= Joaquín López Menéndez =

Spanish engineer and politician (1939–2019)

Joaquín López Menéndez (1939 – 21 April 2019) was a Spanish engineer and politician who was the mayor of A Coruña in Galicia from 1981 to 1983.

==Biography==
Born in A Coruña, he received a baccalaureate from the Salesians before completing his course in highway engineering in Madrid. He then practiced his profession in Norway for three years.

After returning to Spain, López Menéndez worked as the Provincial Deputation's head of roads and works. In 1977, he joined the Galician Independent Party, which was absorbed into the Union of the Democratic Centre (UCD). He ran in A Coruña in the first democratic local elections in 1979, in which he emphasised his background in urban planning, and lost to Galician nationalist Domingos Merino.

In 1981, a vote of no confidence in Merino installed López Menéndez as mayor. During his time in office, he campaigned for A Coruña to be Galicia's capital, though he did not want the Parliament of Galicia to leave its seat in Santiago de Compostela. He declared three days of official mourning and a protest on 6 June 1982 to achieve his aim, gathering 15,000 people. In the same year, he approved of remodelling of the city's Estadio Riazor for the 1982 FIFA World Cup.

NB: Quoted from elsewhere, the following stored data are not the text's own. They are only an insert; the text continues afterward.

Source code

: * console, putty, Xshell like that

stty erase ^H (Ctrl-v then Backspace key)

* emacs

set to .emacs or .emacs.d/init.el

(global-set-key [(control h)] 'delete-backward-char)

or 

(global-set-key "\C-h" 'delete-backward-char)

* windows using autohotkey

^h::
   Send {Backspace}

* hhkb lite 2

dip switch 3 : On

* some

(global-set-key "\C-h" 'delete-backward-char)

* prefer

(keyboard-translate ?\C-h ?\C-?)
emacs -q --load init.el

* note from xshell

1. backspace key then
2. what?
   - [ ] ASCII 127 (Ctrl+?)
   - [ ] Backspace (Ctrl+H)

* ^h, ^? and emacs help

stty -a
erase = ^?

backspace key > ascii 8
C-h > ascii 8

A Coruña's UCD branch removed López Menéndez from the party in late 1982 and called for him to resign, though the city council voted to keep him in office. In the 1983 local elections, his United A Coruña party took only four seats as Francisco Vázquez Vázquez of the Spanish Socialist Workers' Party (PSOE) succeeded him as mayor. After one term with his new party, he left politics and no longer spoke on the subject, apart from to affirm his support for his successors as mayor.

López Menéndez died at home at the age of 79 or 80. Colleagues of all parties attended his funeral at the San Nicolás church and his burial at the San Julián de Serantes cemetery.